> [Texto do exercício]
************
Após acordo com a ONU, chegam ao Brasil ‘deslocados europeus’: ‘uns desconfiados, outros indiferentes, mas todos parecendo satisfeitos’

Por Gustavo Barreto (*)
Trecho da capa do jornal A Noite de 17 de maio de 1947

Trecho da capa do jornal A Noite de 17 de maio de 1947

O governista A Noite publica com destaque na primeira página de sua edição de 17 de maio de 19471 uma matéria intitulada “A primeira leva de imigrantes dirigidos”, informando que chegaram pela embarcação da Marinha norte-americana “General Sturgis” 861 “deslocados” europeus – as aspas inclusas na edição – de origens austríaca, polonesa, tcheca, ucraniana, armênia, alemã e balta. O jornal informa que todos estão “em excelentes condições físicas” e que fazem parte dos 5 mil “já selecionados na Europa” – mais especificamente na Áustria e na Alemanha – por uma missão brasileira. Eles desembarcaram na hospedaria da Ilha das Flores e seguirão para São Paulo, diz o A Noite.

O topo da página é ocupado com quatro fotos dos imigrantes em sequência, com a seguinte legenda: “Fotos dos imigrantes feitas a bordo do ‘General sturgis’. Othon Gansler, alemão, ao lado de sua esposa (a de óculos) que espera um filho no próximo mês, palestra com o repórter; uma família de russos da Ucrânia; bel tipo de lituana; com suas bagagens às costas, aguardam na fila a ordem de desembarque”.

O jornal informa que a “vinda dessa primeira leva de ‘deslocados’ europeus resulta de um acôrdo firmado entre o govêrno brasileiro e o Comité Inter-Governamental de Refugiados, órgão das Nações Unidas especializado nos assuntos de imigração”. Segundo informa o A Noite, todo o transporte e manutenção dos 5 mil deslocados da Europa será pago pelo comitê da ONU, “que dispõe de vários navios da Marinha norte-americana para tal fim”.

A maioria dos imigrantes, diz o periódico, eram de origens austríaca, polonesa e ucraniana. “Antes que começasse o desembarque, a reportagem de A NOITE esteve a bordo, travando contato com aquela multidão de homens, mulheres e crianças dos mais variados tipos e raças. Moços e velhos, mães e filhos, uns desconfiados, outros indiferentes, mas todos parecendo satisfeitos, cada qual com um cartão de identidade dependurado ao peito, acotovelavam-se aguardando a ordem para o desembarque”, descreve o jornal.

Se na primeira página o A Noite descreveu uma fila ordenada, na parte interna da edição fala em “algazarra infernal, onde dezenas de idiomas eram ouvidos”. Ao visitar o “deck” superior, relata, “encontramos centenas de imigrantes com suas bagagens às costas, pobremente vestidos, embora todos fisicamente robustos”. E conclui: “Todos os imigrantes chegados ôntem estão, porém, em excelentes condições de robustez física”.
************
> [Tarefa A] No texto sobre os deslocados europeus, para onde os imigrantes seguiriam depois de desembarcar na Ilha das Flores?
> [Tarefa B] Devolva, sem nenhuma alteração, o trecho do texto sobre os deslocados europeus começando em "O governista A" e seguindo até "diz o A Noite.".

> [Registros apresentados]
************
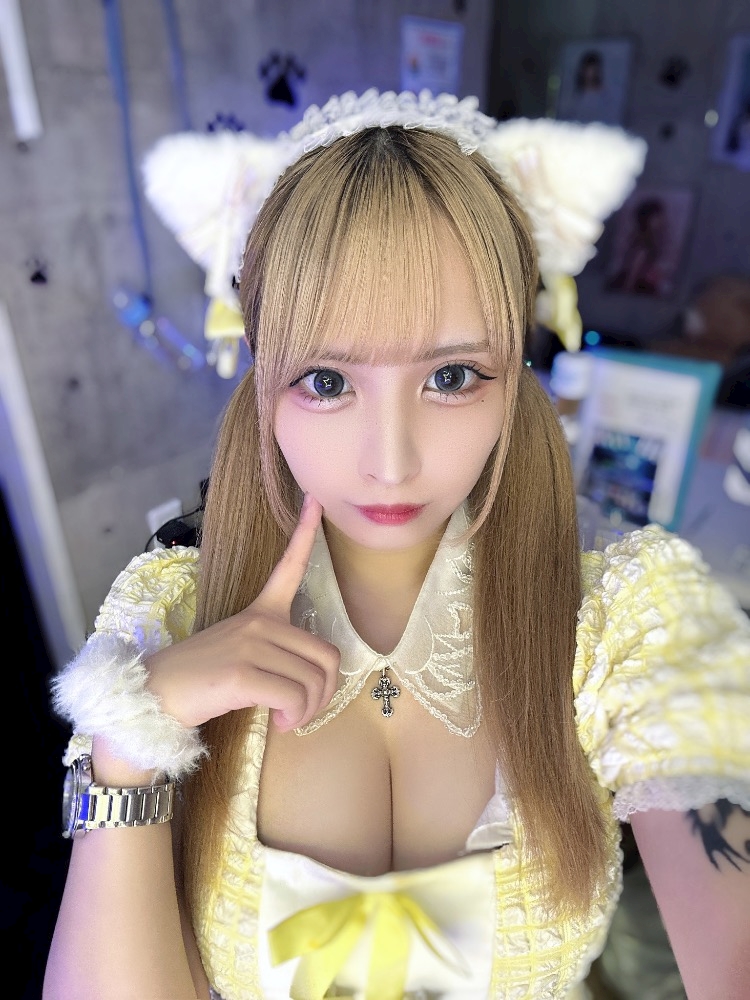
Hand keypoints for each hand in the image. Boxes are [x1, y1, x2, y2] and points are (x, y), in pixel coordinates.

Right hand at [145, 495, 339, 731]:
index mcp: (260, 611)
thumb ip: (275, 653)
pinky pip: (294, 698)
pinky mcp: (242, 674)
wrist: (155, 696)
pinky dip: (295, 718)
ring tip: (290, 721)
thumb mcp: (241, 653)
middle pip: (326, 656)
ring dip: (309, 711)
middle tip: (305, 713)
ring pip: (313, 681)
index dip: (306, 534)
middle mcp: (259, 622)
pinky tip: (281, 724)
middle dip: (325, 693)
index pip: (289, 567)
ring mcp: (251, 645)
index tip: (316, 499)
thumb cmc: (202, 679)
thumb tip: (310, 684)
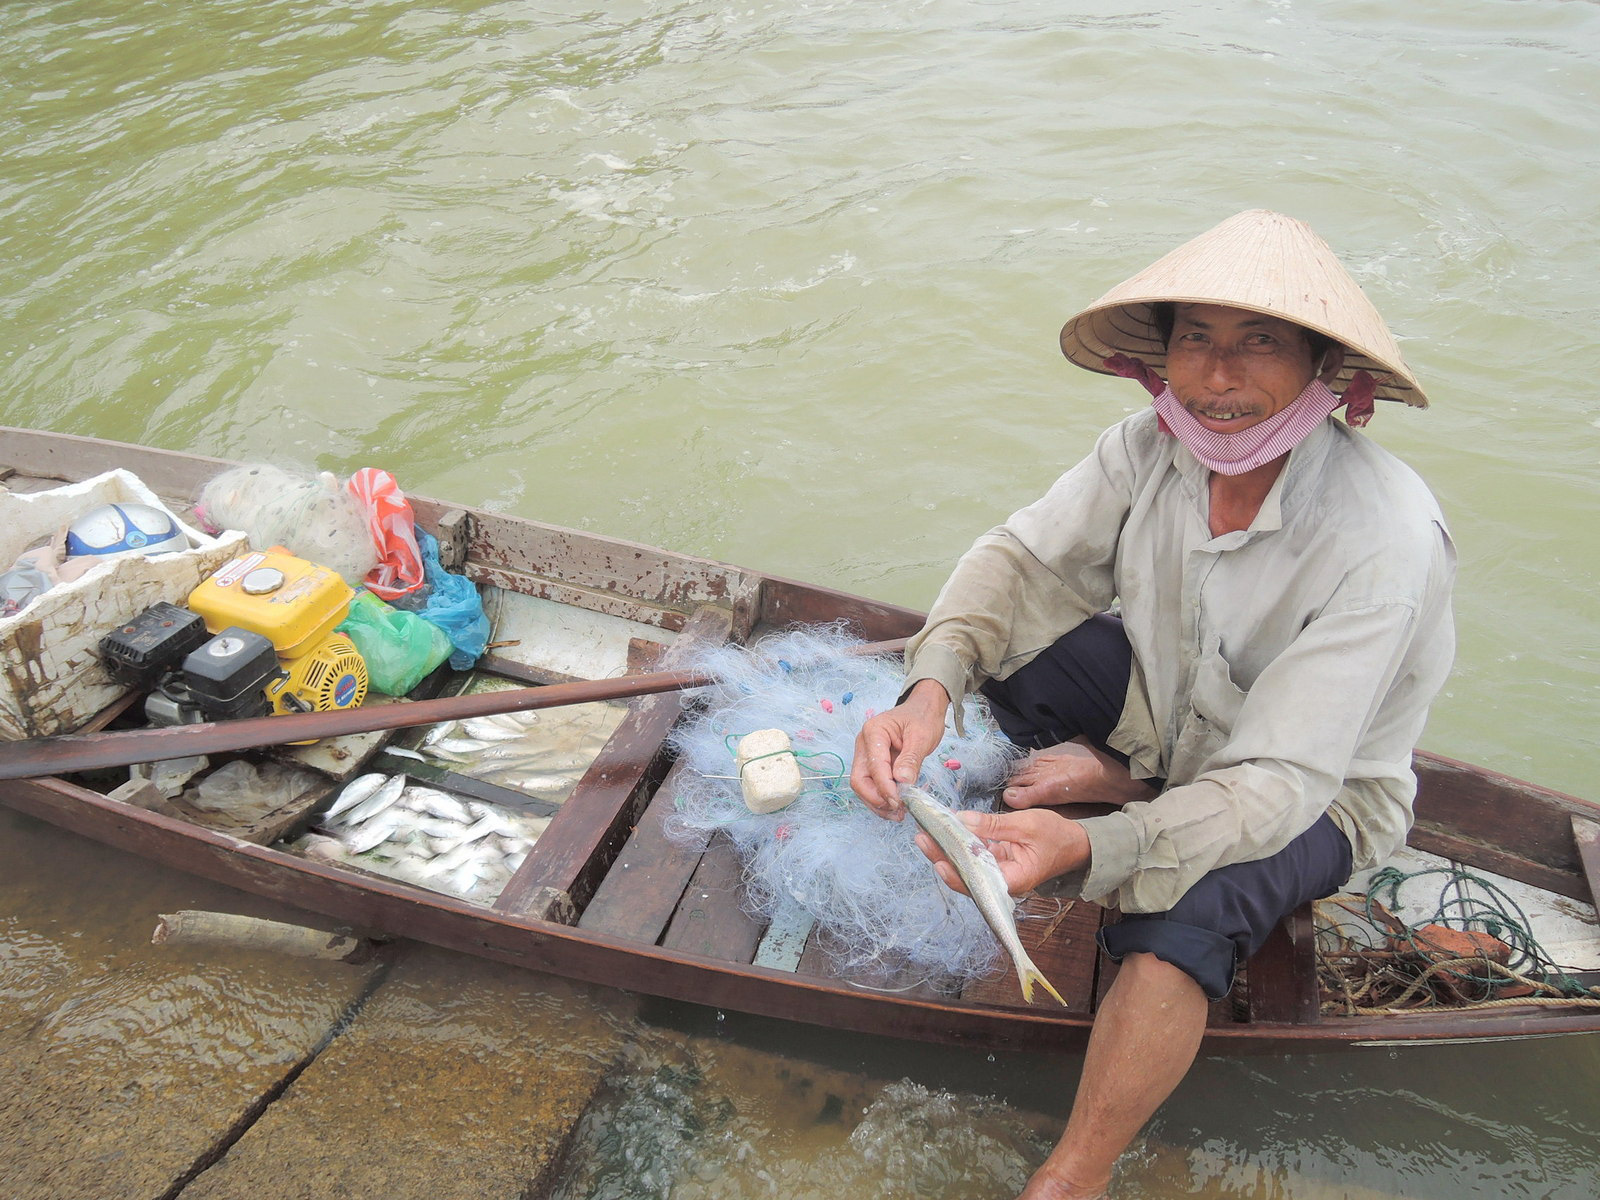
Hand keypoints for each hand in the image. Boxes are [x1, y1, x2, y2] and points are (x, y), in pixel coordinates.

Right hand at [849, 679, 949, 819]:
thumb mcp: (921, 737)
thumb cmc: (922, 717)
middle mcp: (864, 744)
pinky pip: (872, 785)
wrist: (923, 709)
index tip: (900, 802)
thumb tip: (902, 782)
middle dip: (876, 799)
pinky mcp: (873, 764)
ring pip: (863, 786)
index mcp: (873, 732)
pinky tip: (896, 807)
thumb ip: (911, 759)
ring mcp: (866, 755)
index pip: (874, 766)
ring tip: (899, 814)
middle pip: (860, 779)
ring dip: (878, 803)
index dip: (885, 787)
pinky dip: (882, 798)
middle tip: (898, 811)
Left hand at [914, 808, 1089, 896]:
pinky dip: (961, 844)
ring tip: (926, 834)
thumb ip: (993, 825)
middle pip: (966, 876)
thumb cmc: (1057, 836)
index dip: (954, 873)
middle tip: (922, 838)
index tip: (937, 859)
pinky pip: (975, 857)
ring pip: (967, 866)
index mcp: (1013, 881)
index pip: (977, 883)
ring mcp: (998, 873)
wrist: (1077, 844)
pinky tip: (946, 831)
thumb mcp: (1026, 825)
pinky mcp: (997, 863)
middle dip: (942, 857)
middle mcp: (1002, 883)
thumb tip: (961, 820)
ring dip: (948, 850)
************
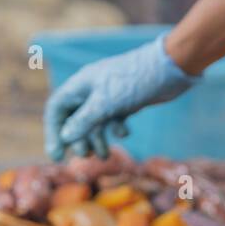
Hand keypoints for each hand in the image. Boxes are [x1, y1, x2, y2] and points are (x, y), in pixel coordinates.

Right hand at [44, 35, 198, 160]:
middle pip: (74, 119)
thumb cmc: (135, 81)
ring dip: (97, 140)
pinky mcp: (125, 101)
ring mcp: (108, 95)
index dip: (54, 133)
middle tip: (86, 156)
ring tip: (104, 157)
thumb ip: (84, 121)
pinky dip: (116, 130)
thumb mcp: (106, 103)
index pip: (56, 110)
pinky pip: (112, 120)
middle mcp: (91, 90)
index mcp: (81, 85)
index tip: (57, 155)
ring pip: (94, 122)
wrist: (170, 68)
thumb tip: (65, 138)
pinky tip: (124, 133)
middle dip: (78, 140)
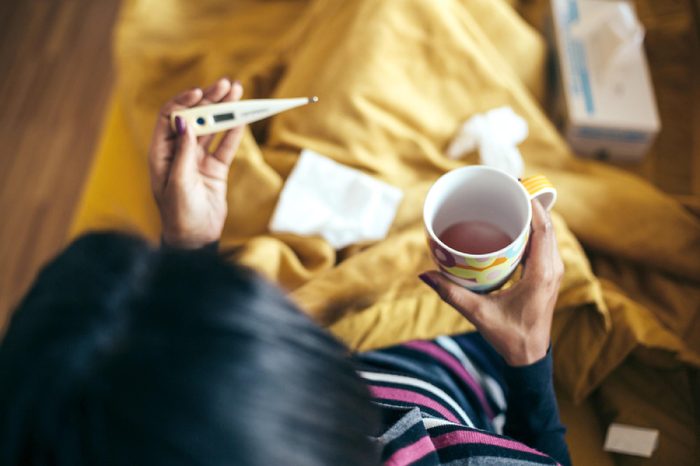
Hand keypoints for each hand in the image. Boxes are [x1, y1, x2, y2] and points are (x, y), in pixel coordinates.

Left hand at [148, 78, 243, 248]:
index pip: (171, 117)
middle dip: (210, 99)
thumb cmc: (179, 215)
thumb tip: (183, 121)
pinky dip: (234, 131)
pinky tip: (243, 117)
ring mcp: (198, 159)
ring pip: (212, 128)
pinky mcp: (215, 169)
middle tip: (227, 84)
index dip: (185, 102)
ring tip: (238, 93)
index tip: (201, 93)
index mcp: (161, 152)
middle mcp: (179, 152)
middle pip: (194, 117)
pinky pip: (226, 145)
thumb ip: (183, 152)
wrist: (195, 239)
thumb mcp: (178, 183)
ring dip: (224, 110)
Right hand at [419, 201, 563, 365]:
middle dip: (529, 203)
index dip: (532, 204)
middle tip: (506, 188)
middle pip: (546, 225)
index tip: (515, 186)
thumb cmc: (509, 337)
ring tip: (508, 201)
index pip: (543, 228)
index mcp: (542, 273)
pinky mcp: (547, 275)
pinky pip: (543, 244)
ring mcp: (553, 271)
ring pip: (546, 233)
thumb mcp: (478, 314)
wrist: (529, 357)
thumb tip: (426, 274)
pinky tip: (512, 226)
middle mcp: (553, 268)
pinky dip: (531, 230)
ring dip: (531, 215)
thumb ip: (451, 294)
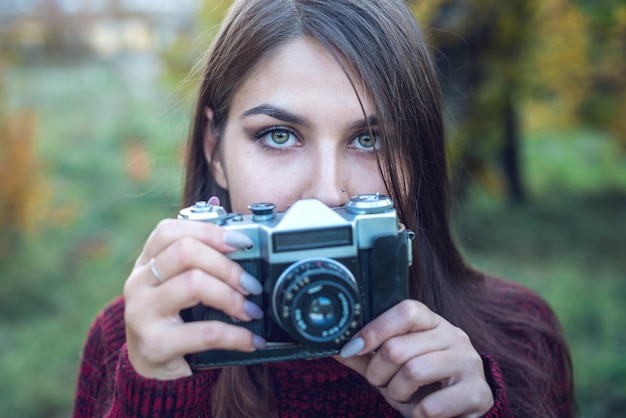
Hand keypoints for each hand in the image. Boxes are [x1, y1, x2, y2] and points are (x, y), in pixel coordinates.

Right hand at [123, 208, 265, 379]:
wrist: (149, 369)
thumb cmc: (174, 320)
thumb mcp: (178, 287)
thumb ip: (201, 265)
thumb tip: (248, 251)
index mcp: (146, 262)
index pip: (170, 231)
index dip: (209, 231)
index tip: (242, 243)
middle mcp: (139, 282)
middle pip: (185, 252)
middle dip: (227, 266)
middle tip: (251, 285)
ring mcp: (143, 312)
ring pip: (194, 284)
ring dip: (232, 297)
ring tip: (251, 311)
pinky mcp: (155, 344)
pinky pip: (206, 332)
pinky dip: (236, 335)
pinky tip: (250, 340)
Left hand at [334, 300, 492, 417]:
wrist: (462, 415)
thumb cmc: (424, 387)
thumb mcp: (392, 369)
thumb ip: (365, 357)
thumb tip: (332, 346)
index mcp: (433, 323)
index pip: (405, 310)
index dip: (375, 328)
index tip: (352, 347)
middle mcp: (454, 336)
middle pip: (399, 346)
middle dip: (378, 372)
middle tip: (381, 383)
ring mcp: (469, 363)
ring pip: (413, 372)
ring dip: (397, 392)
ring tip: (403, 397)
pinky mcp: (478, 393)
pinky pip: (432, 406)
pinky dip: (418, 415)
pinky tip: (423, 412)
************
> [Resposta A] Para São Paulo.

> [Resposta B]
O governista A Noite publica com destaque na primeira página de sua edição de 17 de maio de 19471 uma matéria intitulada “A primeira leva de imigrantes dirigidos”, informando que chegaram pela embarcação da Marinha norte-americana “General Sturgis” 861 “deslocados” europeus – as aspas inclusas na edição – de origens austríaca, polonesa, tcheca, ucraniana, armênia, alemã e balta. O jornal informa que todos estão “em excelentes condições físicas” e que fazem parte dos 5 mil “já selecionados na Europa” – mais especificamente na Áustria e na Alemanha – por uma missão brasileira. Eles desembarcaram na hospedaria da Ilha das Flores e seguirão para São Paulo, diz o A Noite.